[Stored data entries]
>>>
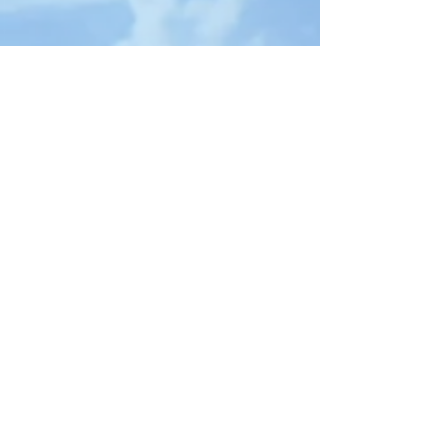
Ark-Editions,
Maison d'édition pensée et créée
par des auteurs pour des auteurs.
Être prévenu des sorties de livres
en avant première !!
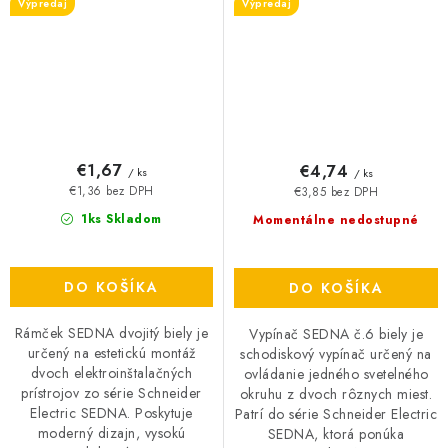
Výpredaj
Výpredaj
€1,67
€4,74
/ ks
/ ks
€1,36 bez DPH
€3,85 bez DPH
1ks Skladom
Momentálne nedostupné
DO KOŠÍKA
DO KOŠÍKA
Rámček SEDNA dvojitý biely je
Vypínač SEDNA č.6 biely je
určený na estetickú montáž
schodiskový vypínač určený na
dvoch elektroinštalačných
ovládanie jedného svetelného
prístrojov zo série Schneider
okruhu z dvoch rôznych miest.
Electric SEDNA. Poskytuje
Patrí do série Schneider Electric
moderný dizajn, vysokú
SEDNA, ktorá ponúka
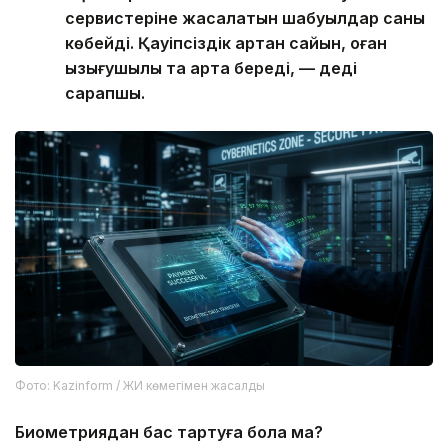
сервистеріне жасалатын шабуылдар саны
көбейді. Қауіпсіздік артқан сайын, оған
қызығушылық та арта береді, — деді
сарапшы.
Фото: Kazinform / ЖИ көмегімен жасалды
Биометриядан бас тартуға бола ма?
<<<
Your answer should be the lines of the records that include the word "biely".

Rámček SEDNA dvojitý biely je
Vypínač SEDNA č.6 biely je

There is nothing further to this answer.